In early 1998, when Caldwell’s Urban Renewal Agency was still in the early stages of development, the two men drove around the city in Waite’s pickup truck to assess the needs of Caldwell and develop a plan for how an urban renewal agency could address the issues.
“If you compare a picture of Caldwell from then and now, it’s amazing how things have changed,” Waite said.
Waite’s role was key in ensuring the city’s needs were not compromised even in the midst of the national economic crisis that started in 2007 and 2008, Nancolas said.
Waite said he relied heavily on the city’s savings during the recession and its aftermath — at one point, bringing the fund balances down to “the lowest possible.”

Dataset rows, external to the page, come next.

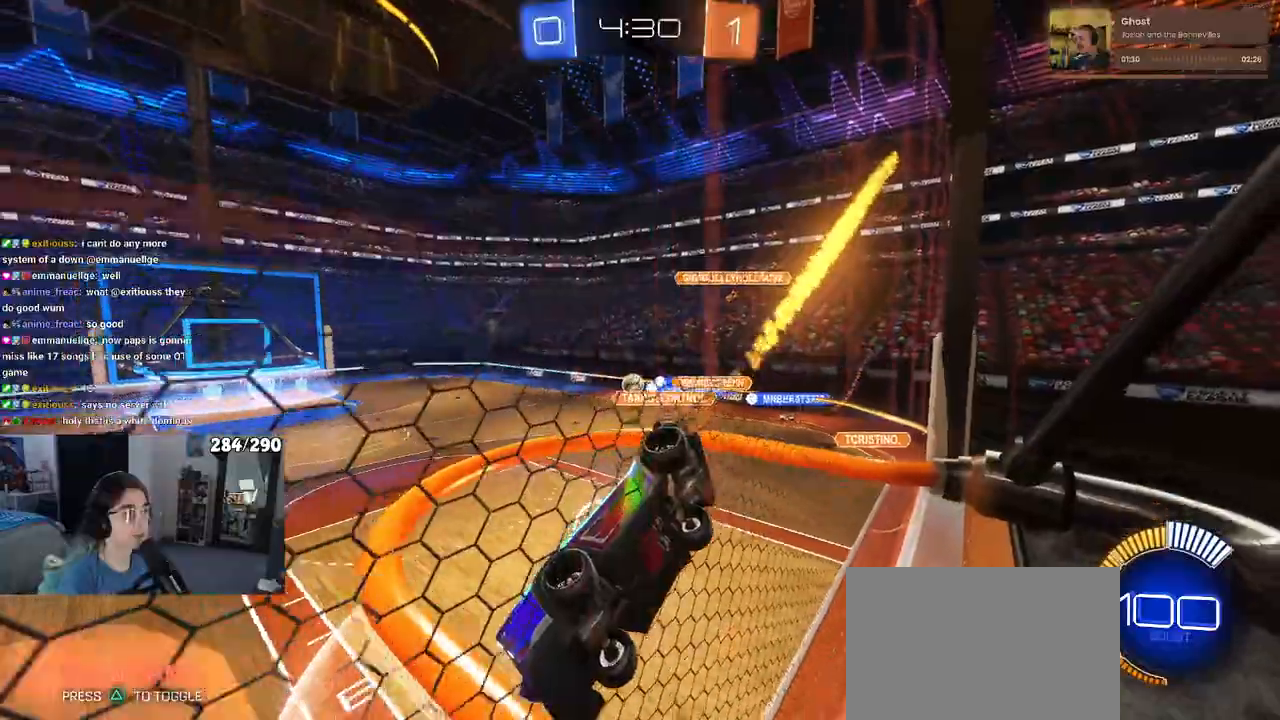
{"buttons": ["R1"], "left_stick": "right", "right_stick": "center", "events": [[117, "R1", "up"], [383, "left_stick", "right"], [500, "R1", "down"]]}
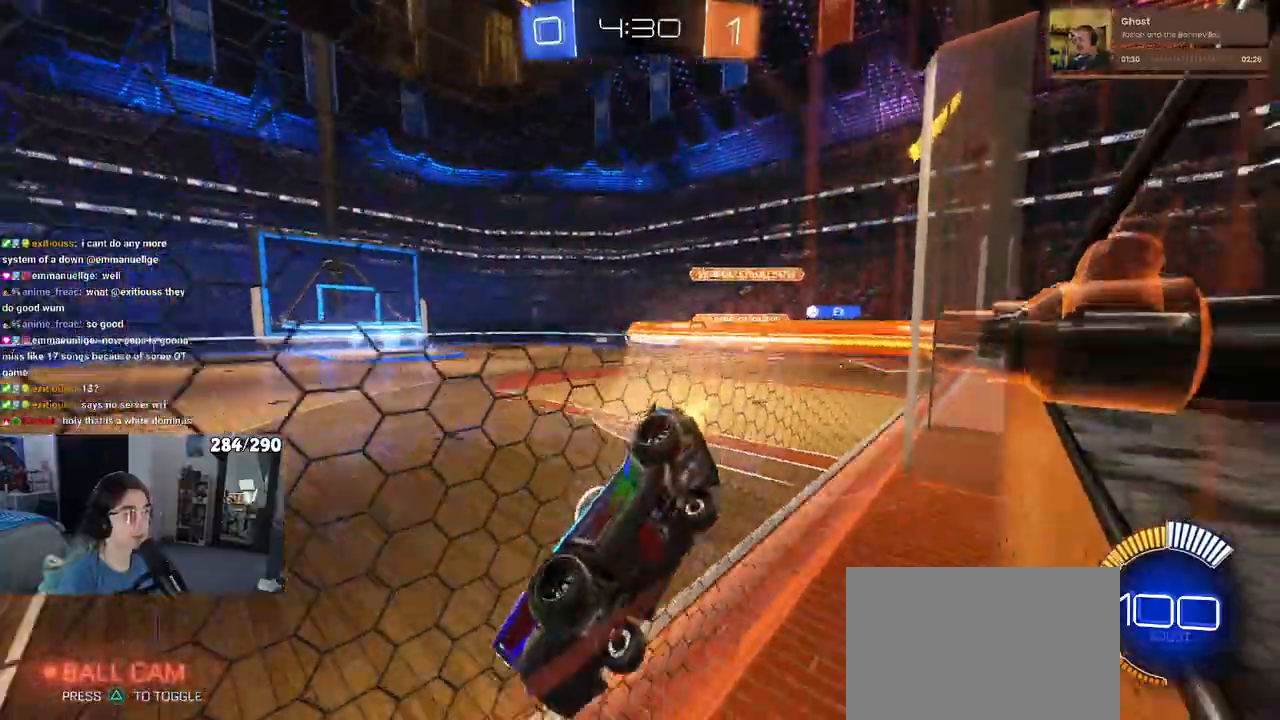
{"buttons": ["R1"], "left_stick": "right", "right_stick": "center", "events": []}
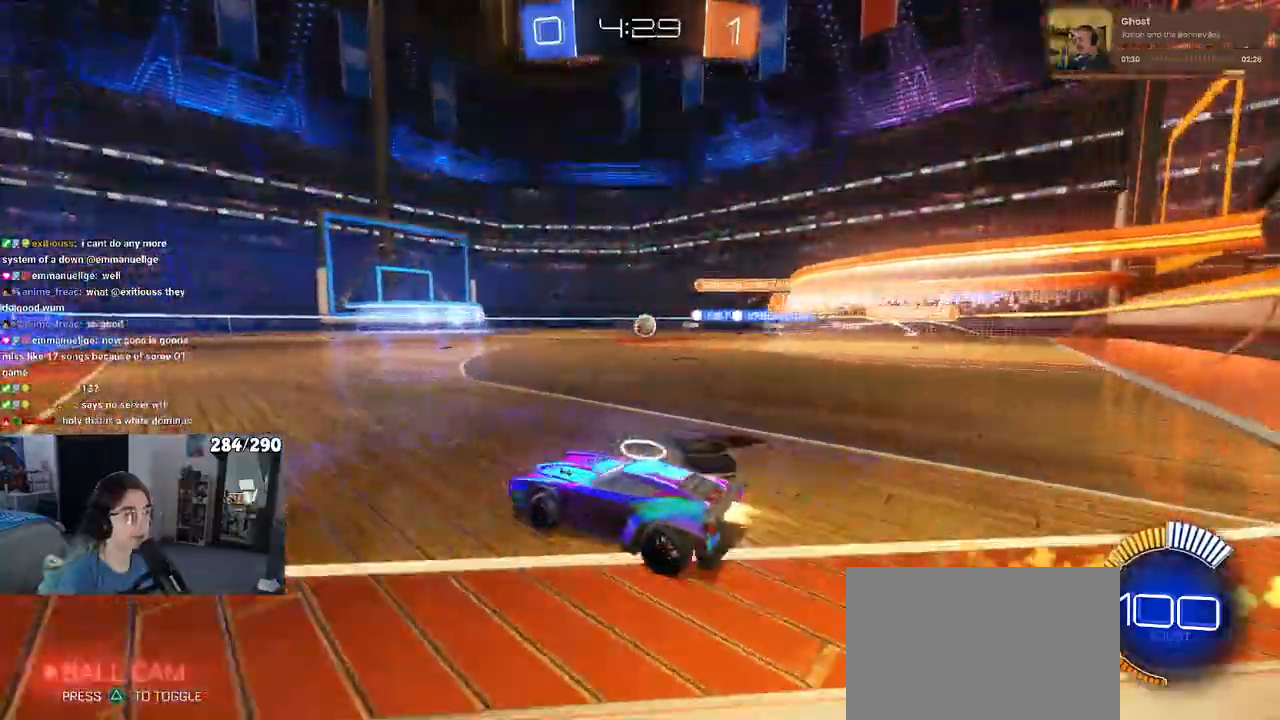
{"buttons": [], "left_stick": "center", "right_stick": "center", "events": [[50, "left_stick", "center"], [250, "R1", "up"]]}
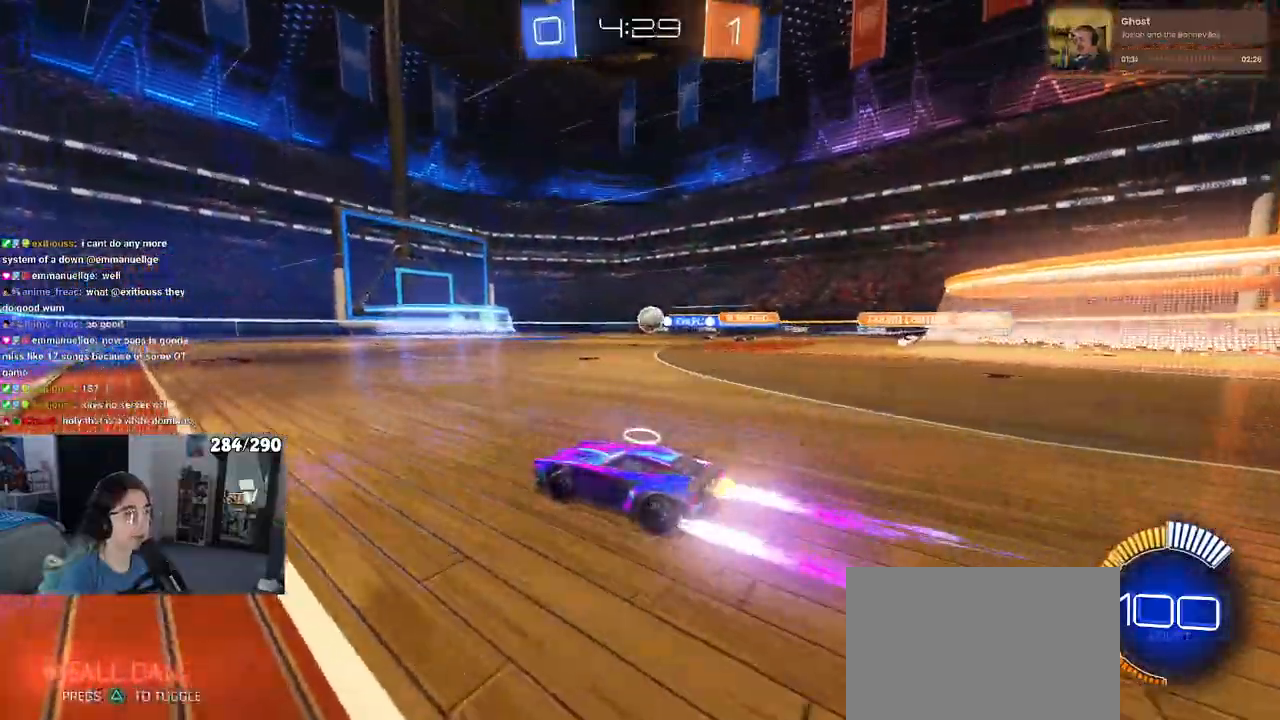
{"buttons": [], "left_stick": "center", "right_stick": "center", "events": [[167, "left_stick", "right"], [367, "left_stick", "center"]]}
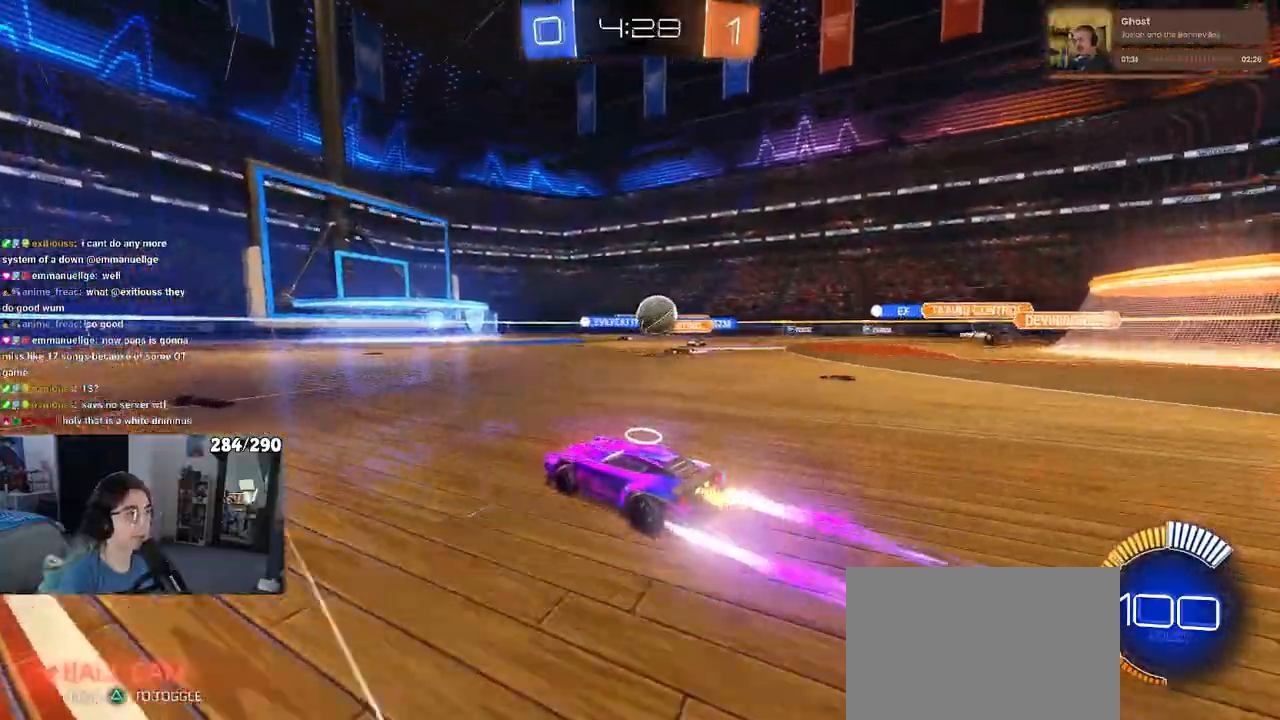
{"buttons": ["CROSS"], "left_stick": "right", "right_stick": "center", "events": [[50, "left_stick", "right"], [300, "CROSS", "down"], [400, "CROSS", "up"], [467, "CROSS", "down"]]}
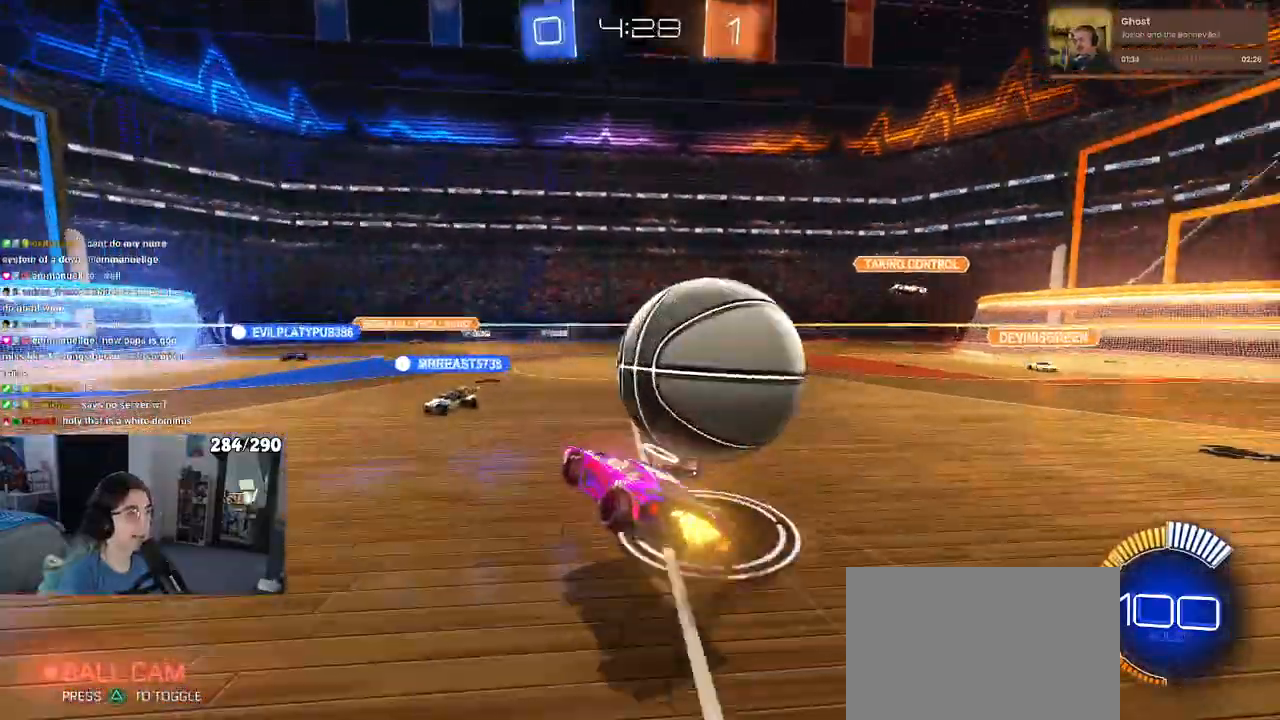
{"buttons": ["SQUARE"], "left_stick": "right", "right_stick": "center"}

Even though some nonessential services had to be cut, Waite said, necessities such as public safety services were maintained at the same level.
“It was a tough time,” Waite said. “Caldwell was hit the hardest in the area, but we pulled through.”
Waite has not been without his critics over the years. Paul Alldredge, 71, writes the Caldwell Guardian blog, covering issues within the city of Caldwell.
Alldredge, who ran for Caldwell mayor in 2013, has disagreed with some city decisions, including bringing in the community college.
Since 2014, however, Alldredge said he has not had any issues with city governance and appreciated Waite’s communication with him whenever asked a question.
“I have to say, ElJay has not ducked any questions,” Alldredge said.
WHAT’S NEXT FOR CALDWELL
The city has not decided on a hiring timeline to replace Waite. There will be an application process to fill the position. Until then, Carol Mitchell, deputy treasurer, is getting trained for the job, Nancolas said.
“Carol has great characteristics,” he said. “But there will be an application process, and I hope she is right on top.”
Waite’s position pays $106,808 per year.
When Waite retires, the new finance director will not have the same starting wage, according to Monica Jones, human resources director.
Waite said he will continue to work on ongoing projects two days a week after he retires.
Mitchell has worked with Waite since October 2015.
“My experience as well as my team’s experience during these last couple of years working with ElJay has been a very positive and rewarding opportunity,” she said in an email to the Idaho Press-Tribune. “ElJay’s guidance and mentorship has prepared our team to continue making Caldwell the treasure of the valley.”
BEYOND THE NUMBERS
Beyond crunching numbers, Waite likes to crack a joke here and there.
“You probably don’t see it very often, but he has a great sense of humor,” Nancolas said. “He can make people smile and laugh in difficult days.”
Waite was born and raised in Nampa. After graduating from Vallivue High School, Waite spent a year in Quebec, Canada, serving an LDS mission. He married his wife in 1974, and together they have four children, 17 grandchildren and one great-grandson.
Before working for the city, Waite worked at a mining firm as an accountant in Silver City, Idaho, for 18 years.
Waite said his favorite season is spring, “when everything comes back to life.” Post retirement, when spring comes around, Waite said he is planning to spend most of his time fishing.